Cassie grunted once through her nose, then closed her eyes. Lyssa brushed her fingers over her cheeks, pulling away the loose hairs, wiping away the tears. She tried to hum something, but her throat was too dry, too swollen with her grief, and she couldn't think of anything anyway. Her head was filled too full of the tuneless echoes of happier timesâ of first words and joyful laughter.

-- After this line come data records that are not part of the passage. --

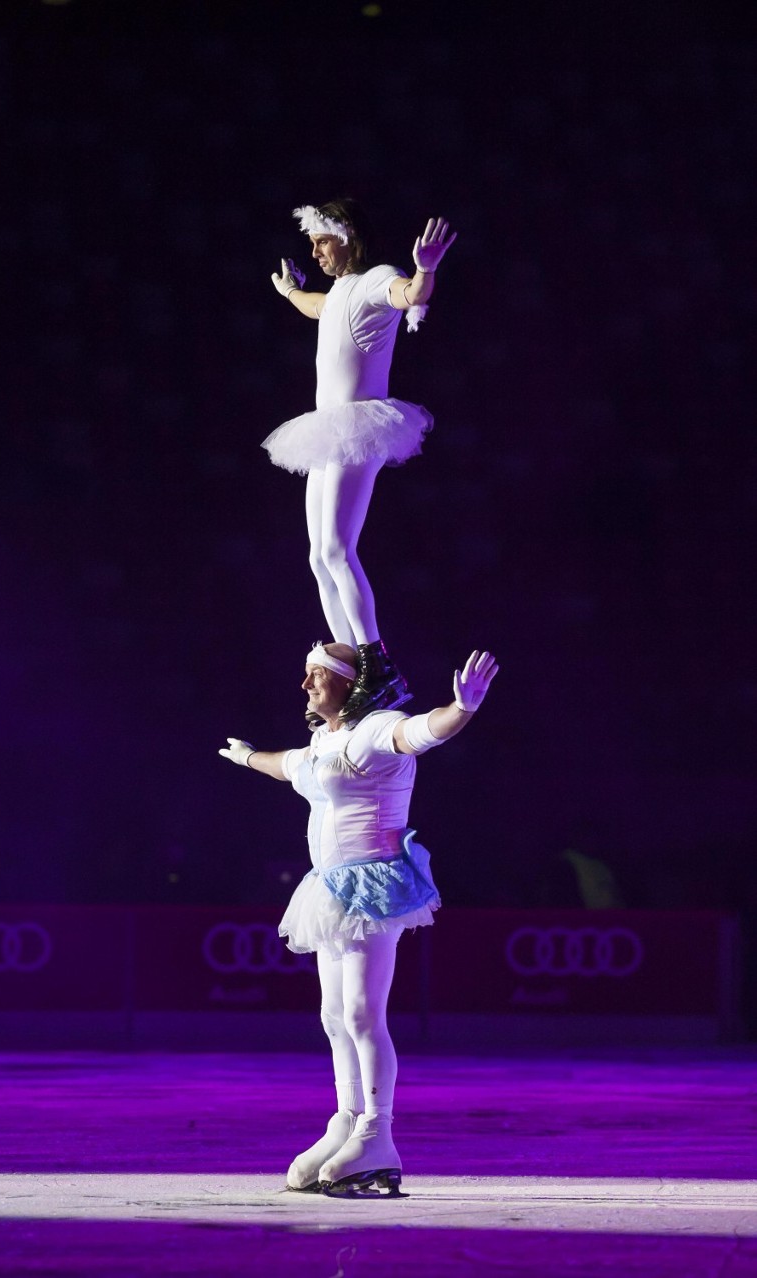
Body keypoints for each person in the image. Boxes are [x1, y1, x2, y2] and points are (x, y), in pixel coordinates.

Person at [218, 640, 498, 1196]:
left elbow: (420, 732)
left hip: (375, 885)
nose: (305, 686)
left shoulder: (374, 729)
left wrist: (461, 709)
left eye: (316, 675)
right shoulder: (324, 742)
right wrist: (247, 756)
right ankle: (346, 1120)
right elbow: (286, 766)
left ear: (349, 682)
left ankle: (377, 1132)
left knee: (363, 1012)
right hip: (328, 889)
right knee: (332, 1015)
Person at [263, 200, 457, 722]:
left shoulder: (376, 279)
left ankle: (378, 665)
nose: (315, 250)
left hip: (357, 426)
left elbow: (409, 294)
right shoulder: (340, 292)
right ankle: (348, 664)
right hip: (326, 429)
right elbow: (317, 306)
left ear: (346, 235)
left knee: (336, 547)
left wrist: (426, 268)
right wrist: (287, 291)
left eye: (322, 240)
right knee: (315, 556)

She heard the sound of the waves on the south shore and the crackle of all the campfires they had ever enjoyed together. But most of all, she heard Cassie's gentle, caring voice:
Mama, I can't wait to bring my little brother home.
The tears flowed heavily now, down Lyssa's cheeks, etching through the dirt of her recent ordeals, washing it away and exposing the pink, raw skin underneath. The tears dripped to the grass below and soaked into the dirt. “Oh, my beautiful girl,” she whispered. “My beautiful, sweet daughter. I'm so sorry about what happened. I wish I'd known.”